A OAB Paraná participou na última semana, na terça-feira (18), de uma reunião no Tribunal de Justiça (TJ), convocada pelo desembargador Marcelo Gobbo Dalla Déa para repassar informações sobre os próximos passos na implantação do Processo Judicial Eletrônico – PJe no 2º grau de jurisdição. Numa primeira fase, o PJe será aplicado apenas para ações de competência originária do tribunal, excluídos também os habeas corpus e recursos de agravo. 

O desembargador apresentou um cronograma de testes e treinamento interno, para desembargadores, juízes de 2º grau, assessores, chefes de divisão, chefes de seção e estagiários. Ficará a cargo das instituições, como a OAB, o Ministério Público e as Procuradorias a realização de treinamento para os seus públicos específicos.  A previsão é implantar o PJe em outubro. 

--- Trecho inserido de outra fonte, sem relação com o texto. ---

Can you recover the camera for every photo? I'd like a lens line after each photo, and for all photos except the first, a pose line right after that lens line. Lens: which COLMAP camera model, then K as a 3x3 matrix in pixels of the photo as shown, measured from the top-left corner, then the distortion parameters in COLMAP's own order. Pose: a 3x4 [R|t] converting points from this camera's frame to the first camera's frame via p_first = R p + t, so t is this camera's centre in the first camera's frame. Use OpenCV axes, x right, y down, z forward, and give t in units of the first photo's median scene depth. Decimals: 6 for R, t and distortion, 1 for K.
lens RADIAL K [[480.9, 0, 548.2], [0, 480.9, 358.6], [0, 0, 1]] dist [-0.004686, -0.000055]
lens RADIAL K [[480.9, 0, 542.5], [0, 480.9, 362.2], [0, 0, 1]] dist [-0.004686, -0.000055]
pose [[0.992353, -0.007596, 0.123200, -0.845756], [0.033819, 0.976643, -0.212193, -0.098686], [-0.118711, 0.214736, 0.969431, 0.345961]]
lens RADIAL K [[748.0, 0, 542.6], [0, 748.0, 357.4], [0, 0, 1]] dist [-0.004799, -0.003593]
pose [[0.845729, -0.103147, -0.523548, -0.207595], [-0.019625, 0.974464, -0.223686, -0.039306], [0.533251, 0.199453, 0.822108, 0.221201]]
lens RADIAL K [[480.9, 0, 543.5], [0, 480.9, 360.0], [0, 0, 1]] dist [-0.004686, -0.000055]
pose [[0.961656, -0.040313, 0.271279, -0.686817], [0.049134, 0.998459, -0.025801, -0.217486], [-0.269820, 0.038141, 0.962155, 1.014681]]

No início da reunião, o desembargador adiantou que o sistema a ser implantado no TJ não é o mesmo que funciona atualmente na Justiça do Trabalho, e que recebe muitas críticas dos advogados. “Não tem nada a ver com a Justiça do Trabalho. O nosso é um PJe modificado, aprimorado”, garantiu. Marcelo Dalla Déa explicou que a versão a ser utilizada é a 1.7.2, desenvolvida nos últimos três anos pelo Conselho Nacional de Justiça em conjunto com o TJ-PR, porém ainda não experimentada em nenhum outro tribunal. 

“Não foi o tribunal que escolheu o PJe. Foi o CNJ que nos escolheu para iniciar a operacionalização desse sistema”, disse.  Segundo o desembargador, a versão nasceu especialmente para atuar no âmbito recursal e os eventuais problemas serão “diminutos perto do que existe hoje”. O Projudi continuará em funcionamento no 1º grau e haverá comunicação entre os sistemas das duas instâncias. 

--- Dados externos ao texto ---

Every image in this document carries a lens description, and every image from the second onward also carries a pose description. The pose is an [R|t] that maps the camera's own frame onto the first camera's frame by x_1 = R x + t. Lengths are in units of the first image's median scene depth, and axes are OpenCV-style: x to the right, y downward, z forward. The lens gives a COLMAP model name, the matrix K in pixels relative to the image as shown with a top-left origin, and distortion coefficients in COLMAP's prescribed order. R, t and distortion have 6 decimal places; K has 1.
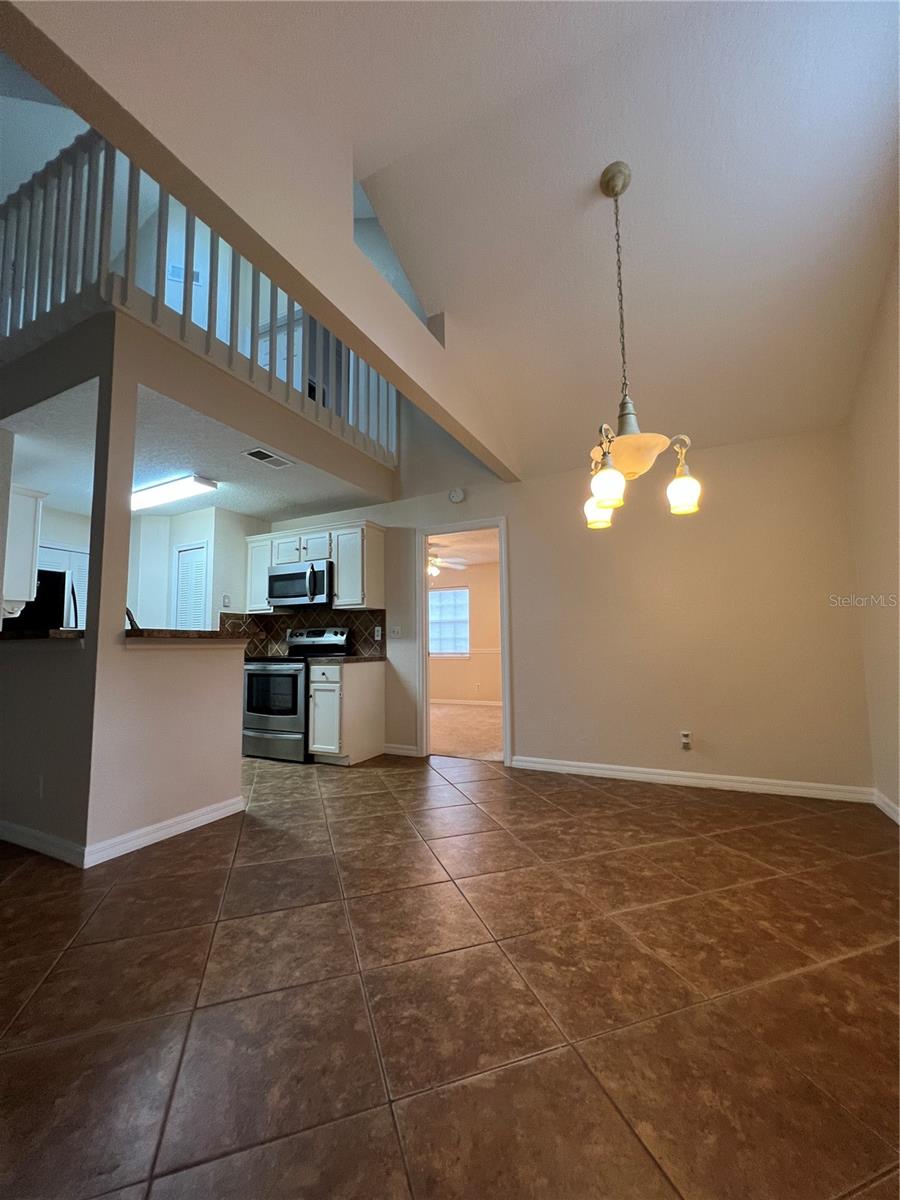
lens RADIAL K [[481.6, 0, 453.8], [0, 481.6, 600.4], [0, 0, 1]] dist [-0.001883, 0.000653]
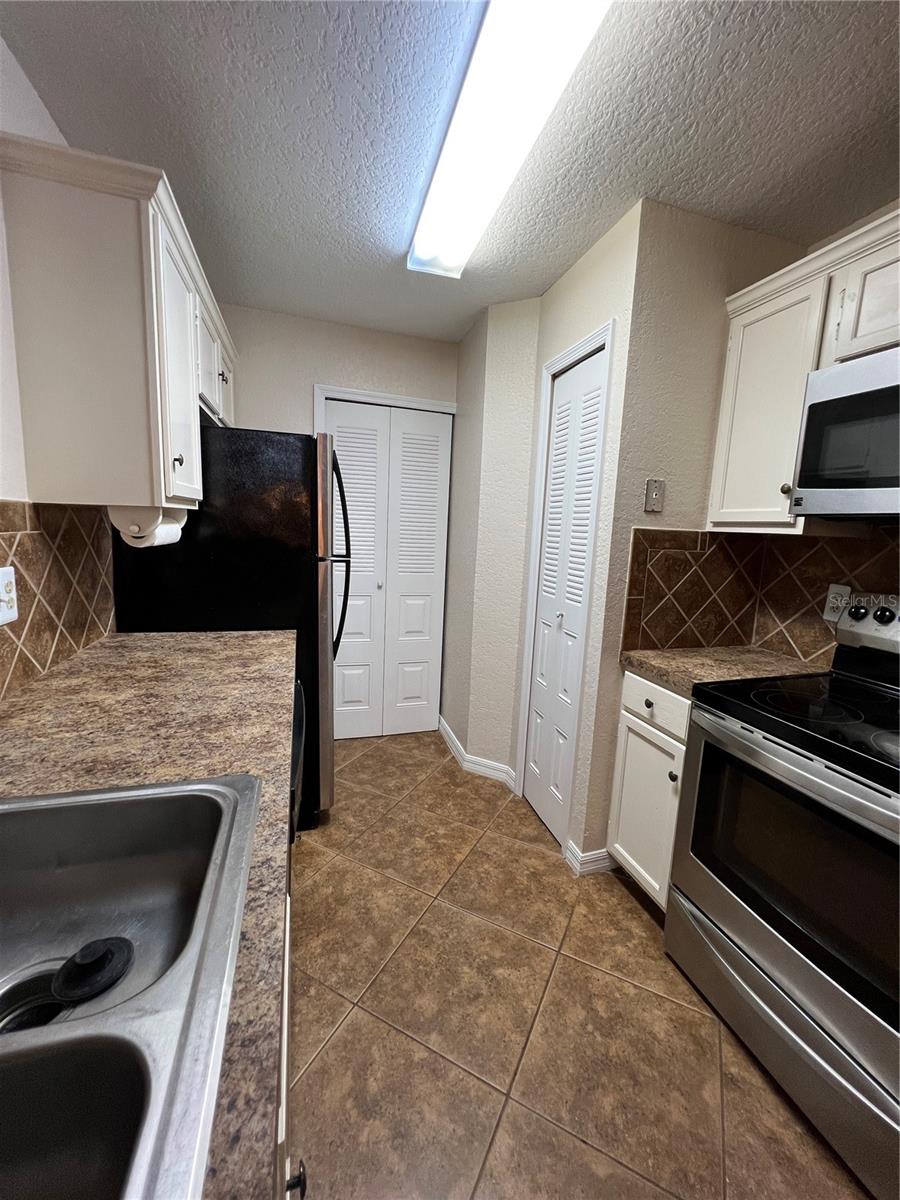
lens RADIAL K [[481.6, 0, 453.8], [0, 481.6, 600.4], [0, 0, 1]] dist [-0.001883, 0.000653]
pose [[0.688254, 0.150899, -0.709603, -0.548193], [0.016228, 0.974681, 0.223008, -0.010354], [0.725288, -0.165002, 0.668380, 1.134601]]
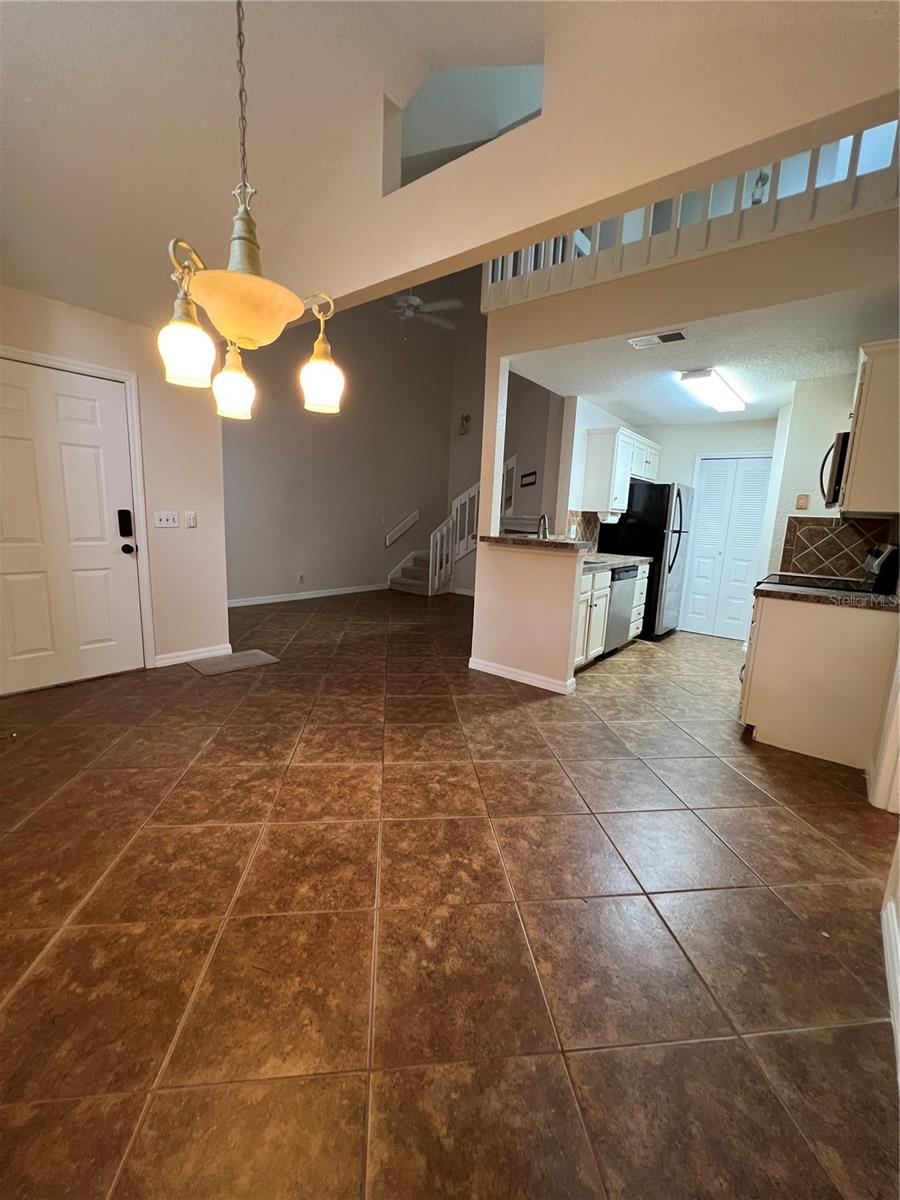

De acordo com Marcelo Dalla Déa, o PJe em sua versão para o 2º grau foi criado para atender a meta de unificação do processo eletrônico em todo o país. Uma das vantagens é que ele é preparado para atuar com uma plataforma denominada “Escritório do Advogado”, que permitirá ao advogado operar, através de uma única interface, todos os sistemas de processo eletrônico. 

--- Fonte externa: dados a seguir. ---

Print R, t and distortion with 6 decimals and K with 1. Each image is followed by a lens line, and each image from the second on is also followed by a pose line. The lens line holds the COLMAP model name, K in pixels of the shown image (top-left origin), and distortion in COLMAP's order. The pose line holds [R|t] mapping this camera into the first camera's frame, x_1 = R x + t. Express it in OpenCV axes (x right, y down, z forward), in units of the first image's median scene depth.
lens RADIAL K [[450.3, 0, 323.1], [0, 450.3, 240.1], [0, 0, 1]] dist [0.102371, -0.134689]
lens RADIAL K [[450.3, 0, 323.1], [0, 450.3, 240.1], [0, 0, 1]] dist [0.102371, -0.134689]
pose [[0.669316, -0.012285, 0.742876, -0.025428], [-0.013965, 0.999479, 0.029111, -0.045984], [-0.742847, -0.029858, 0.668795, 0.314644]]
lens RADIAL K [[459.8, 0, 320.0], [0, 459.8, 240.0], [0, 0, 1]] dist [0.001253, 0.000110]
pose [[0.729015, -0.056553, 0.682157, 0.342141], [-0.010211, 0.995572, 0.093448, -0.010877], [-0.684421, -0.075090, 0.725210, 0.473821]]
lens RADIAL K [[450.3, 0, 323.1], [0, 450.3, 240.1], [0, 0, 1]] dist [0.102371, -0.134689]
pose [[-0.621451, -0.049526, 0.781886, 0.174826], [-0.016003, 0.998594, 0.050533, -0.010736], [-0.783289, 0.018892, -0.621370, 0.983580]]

Pela OAB, participaram da reunião o presidente da Comissão de Tecnologia da Informação, Márcio Dumas, a ouvidora-geral da OAB Paraná, Maria Helena Kuss, e o assessor da presidência da Seccional, Ricardo Miner Navarro. Os advogados ponderaram a necessidade do Tribunal de Justiça apoiar o treinamento dos demais operadores do direito. Também questionaram sobre o suporte a ser dado em caso de desestabilização do sistema, uma vez que sua base é de responsabilidade do CNJ e não do Tribunal de Justiça.   

Além dos representantes da Ordem, também compareceram representantes do Ministério Público do Paraná, da Advocacia Geral da União, Procuradoria Geral do Estado, além de técnicos do setor de tecnologia do TJ-PR.